Nexus Laboratories raises $25 million from Pantera and Lightspeed to expand ‘zero-knowledge’ privacy tools

(Credit: Nexus)

Nexus Laboratories is a virtual machine—software that emulates a physical computer—that wants to bolster trust in the internet. To do so, Nexus is betting on a species of cryptography called "zero-knowledge proofs," or zk-proofs, which allow one party to prove to another that a piece of data is true, without conveying the underlying data. A simple analogy: a driver's-license scanner that reveals someone is 21 without disclosing their name or address. Nexus believes zk-proofs are powerful and wants to make them accessible to any developer.

Nexus took a step towards that goal on Monday, announcing it has raised $25 million in a Series A funding round. The round was co-led by Lightspeed Venture Partners and Pantera Capital. Faction Ventures, Dragonfly Capital, and Blockchain Builders Fund also participated, bringing the company’s total funding to $27.2 million.

Nexus envisions “a new future for the Internet where the integrity of computations and data are protected by proofs,” Daniel Marin, the company's founder and CEO, said in a statement.

Whether it’s artificial intelligence, cloud computing, or blockchains, pretty much any data set can be verified with zk-proofs. For now, however, Nexus is focused on rollups, the term for a Layer 2 blockchain built atop a main, layer 1 network, like Ethereum. Rollups are designed to help the underlying network scale by batching transactions together, and sending them to the main blockchain in a single transaction.

“We expect that every decentralized network will see mission critical applications of zk-proofs,” said Lauren Stephanian, general partner with Pantera Capital. “We believe there will be thousands of rollups powered by zk-proofs in the very near future, all which will require proof generation." 

So, why should we care about verified computation? Marin told Fortune that in a world that’s increasingly on-chain and powered by AI, the use cases are far-reaching. This might mean proof of personhood, verifying tax software, or even authenticating crucial yet confidential data in the defense industry. “Anything that requires a lot of security, you need proof for it,” he says. 

What, hypothetically, could be the largest dataset capable of being verified in the future? The Ethereum blockchain, he replied. This would mean proving all computation, from block zero to present, and compressing it into a single proof of maybe 100 bytes. “So, you could summarize all blockchain history into a single proof,” he explains, one that would get updated with every new block. But, he admits, we’re a long way off from that just yet.

Investor Haseeb Qureshi, managing partner with Dragonfly, said in a statement that the firm first met Marin when he was a computer science and cryptography student at Stanford. “My firm led the seed investment in Nexus when Daniel graduated because we were impressed with his expertise and vision for how to improve performance and lower barriers to the use of zero-knowledge proofs,” Qureshi said. 

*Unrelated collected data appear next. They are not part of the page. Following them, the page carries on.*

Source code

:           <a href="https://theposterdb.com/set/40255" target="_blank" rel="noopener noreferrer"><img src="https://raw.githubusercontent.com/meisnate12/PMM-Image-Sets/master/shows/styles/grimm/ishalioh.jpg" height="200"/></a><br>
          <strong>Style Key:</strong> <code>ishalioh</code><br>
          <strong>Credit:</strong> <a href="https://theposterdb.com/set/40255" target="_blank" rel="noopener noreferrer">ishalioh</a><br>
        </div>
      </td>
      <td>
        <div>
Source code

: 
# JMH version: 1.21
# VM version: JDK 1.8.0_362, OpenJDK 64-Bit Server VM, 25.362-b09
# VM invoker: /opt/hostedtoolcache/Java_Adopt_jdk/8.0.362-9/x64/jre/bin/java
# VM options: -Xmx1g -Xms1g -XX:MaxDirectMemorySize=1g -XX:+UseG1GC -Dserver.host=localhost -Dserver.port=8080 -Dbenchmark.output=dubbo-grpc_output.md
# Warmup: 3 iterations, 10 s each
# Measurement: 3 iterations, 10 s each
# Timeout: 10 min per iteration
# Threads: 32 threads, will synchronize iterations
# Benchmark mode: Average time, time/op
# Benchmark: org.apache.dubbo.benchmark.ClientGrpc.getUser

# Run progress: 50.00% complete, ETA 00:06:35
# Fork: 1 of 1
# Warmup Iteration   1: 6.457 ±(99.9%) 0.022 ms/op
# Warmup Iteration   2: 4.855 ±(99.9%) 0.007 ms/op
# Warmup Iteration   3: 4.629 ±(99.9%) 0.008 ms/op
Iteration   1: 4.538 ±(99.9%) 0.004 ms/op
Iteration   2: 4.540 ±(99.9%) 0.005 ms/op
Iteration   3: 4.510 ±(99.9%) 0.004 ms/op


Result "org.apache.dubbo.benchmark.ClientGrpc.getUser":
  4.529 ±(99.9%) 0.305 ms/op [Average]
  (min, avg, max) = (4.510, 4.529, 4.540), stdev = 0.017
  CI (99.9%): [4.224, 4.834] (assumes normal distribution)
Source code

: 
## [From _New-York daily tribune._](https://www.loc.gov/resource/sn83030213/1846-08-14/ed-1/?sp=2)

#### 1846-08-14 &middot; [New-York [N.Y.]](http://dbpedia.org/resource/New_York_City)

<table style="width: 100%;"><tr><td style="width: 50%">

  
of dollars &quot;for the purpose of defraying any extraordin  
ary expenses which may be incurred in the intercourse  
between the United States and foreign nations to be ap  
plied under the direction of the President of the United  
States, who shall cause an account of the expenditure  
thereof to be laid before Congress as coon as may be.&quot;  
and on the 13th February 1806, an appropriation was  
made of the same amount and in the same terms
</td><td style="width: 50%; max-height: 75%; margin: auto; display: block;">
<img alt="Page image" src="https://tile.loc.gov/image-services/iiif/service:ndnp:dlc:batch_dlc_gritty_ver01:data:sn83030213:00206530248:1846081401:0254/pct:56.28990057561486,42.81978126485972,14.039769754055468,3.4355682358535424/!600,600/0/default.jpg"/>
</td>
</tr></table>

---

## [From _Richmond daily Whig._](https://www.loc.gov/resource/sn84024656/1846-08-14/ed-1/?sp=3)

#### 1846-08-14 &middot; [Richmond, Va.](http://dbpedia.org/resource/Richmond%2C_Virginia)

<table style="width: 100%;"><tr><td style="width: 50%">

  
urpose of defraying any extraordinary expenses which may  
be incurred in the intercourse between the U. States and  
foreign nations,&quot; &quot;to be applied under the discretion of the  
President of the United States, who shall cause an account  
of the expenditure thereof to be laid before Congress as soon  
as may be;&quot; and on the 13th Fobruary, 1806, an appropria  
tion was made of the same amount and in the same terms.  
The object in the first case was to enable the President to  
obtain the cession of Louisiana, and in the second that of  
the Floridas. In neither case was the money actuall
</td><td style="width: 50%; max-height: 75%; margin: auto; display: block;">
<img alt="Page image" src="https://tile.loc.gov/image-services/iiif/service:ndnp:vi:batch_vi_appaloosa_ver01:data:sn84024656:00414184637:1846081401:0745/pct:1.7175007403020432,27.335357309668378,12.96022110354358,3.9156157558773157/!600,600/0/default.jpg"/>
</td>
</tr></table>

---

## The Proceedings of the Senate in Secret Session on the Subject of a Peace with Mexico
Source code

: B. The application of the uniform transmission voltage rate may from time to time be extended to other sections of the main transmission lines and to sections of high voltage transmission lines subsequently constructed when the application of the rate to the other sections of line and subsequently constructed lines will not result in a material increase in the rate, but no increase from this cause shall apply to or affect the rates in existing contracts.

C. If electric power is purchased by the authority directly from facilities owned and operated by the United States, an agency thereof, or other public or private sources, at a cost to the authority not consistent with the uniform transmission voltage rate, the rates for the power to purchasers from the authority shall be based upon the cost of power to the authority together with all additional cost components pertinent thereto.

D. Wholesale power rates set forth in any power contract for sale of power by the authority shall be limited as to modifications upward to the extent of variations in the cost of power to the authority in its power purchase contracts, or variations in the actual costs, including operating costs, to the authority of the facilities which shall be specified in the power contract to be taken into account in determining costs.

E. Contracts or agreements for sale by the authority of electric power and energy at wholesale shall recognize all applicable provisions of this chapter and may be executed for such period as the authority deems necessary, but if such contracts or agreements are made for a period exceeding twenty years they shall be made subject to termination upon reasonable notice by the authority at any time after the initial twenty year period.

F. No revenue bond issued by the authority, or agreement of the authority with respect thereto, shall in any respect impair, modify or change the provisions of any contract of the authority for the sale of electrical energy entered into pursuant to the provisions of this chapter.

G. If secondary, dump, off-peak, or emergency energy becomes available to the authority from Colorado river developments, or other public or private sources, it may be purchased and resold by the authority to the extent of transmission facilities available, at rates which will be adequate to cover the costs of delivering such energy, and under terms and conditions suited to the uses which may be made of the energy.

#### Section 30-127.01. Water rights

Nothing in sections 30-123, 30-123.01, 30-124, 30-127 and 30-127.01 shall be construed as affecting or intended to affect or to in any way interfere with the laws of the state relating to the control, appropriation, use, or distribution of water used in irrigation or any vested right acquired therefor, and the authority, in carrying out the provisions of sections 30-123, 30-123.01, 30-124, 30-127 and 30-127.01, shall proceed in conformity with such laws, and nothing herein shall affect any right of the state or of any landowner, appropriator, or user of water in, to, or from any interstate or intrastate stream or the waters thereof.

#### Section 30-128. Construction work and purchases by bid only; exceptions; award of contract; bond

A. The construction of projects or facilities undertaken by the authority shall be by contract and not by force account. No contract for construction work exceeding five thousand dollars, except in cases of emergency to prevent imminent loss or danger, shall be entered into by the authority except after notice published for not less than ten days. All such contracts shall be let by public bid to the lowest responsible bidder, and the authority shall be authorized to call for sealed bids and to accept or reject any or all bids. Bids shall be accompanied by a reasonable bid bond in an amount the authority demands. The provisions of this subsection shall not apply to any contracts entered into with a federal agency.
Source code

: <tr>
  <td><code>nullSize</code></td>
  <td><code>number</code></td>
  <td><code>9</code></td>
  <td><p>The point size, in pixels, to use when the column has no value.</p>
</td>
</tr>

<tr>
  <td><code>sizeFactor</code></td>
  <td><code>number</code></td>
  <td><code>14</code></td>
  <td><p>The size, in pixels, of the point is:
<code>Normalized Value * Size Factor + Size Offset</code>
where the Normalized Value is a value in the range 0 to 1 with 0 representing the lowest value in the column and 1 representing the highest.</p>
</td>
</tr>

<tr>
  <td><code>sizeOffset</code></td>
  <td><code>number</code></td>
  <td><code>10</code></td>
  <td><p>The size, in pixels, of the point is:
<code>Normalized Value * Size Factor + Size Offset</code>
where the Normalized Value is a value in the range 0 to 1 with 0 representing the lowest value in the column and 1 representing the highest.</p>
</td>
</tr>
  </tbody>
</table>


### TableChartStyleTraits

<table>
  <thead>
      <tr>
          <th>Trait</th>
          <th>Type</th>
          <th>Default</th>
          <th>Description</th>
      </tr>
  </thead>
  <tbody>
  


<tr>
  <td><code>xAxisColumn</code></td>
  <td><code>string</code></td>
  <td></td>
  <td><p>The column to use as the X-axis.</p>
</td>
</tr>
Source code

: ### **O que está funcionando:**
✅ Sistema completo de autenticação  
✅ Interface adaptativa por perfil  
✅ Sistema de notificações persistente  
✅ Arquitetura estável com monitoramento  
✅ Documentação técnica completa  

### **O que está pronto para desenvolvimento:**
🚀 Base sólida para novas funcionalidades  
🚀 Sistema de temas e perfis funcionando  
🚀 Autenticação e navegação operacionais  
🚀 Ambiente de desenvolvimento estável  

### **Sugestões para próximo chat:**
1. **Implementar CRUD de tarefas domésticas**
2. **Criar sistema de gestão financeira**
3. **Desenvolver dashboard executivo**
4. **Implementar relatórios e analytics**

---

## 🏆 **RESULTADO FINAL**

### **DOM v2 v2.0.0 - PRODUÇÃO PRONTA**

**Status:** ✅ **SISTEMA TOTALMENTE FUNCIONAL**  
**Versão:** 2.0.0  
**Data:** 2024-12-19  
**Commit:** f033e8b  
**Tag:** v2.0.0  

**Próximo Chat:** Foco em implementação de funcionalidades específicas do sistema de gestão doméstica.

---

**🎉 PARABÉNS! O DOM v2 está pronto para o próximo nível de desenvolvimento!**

Earlier this month, the company announced Nexus 1.0, the first major release of its zk-proof virtual machine. The software uses cryptography to “compact proof aggregation,” plus “optimize and parallelize verifiable computation” across a network of machines. 

With the funding, Nexus intends to expand its product offerings, support early users, and maintain its engagement with the scientific community. The company is also eyeing collaboration with the financing. It's launching both an open-source developer community, and the first phases of a new volunteer computing network, that it hopes will be able to break the record for the largest computation ever performed.

It's tricky to wrap one's head around the possibility of what verifiability and truth mean in the computation, Marin admits, "but there's a lot of possibilities here," he insists.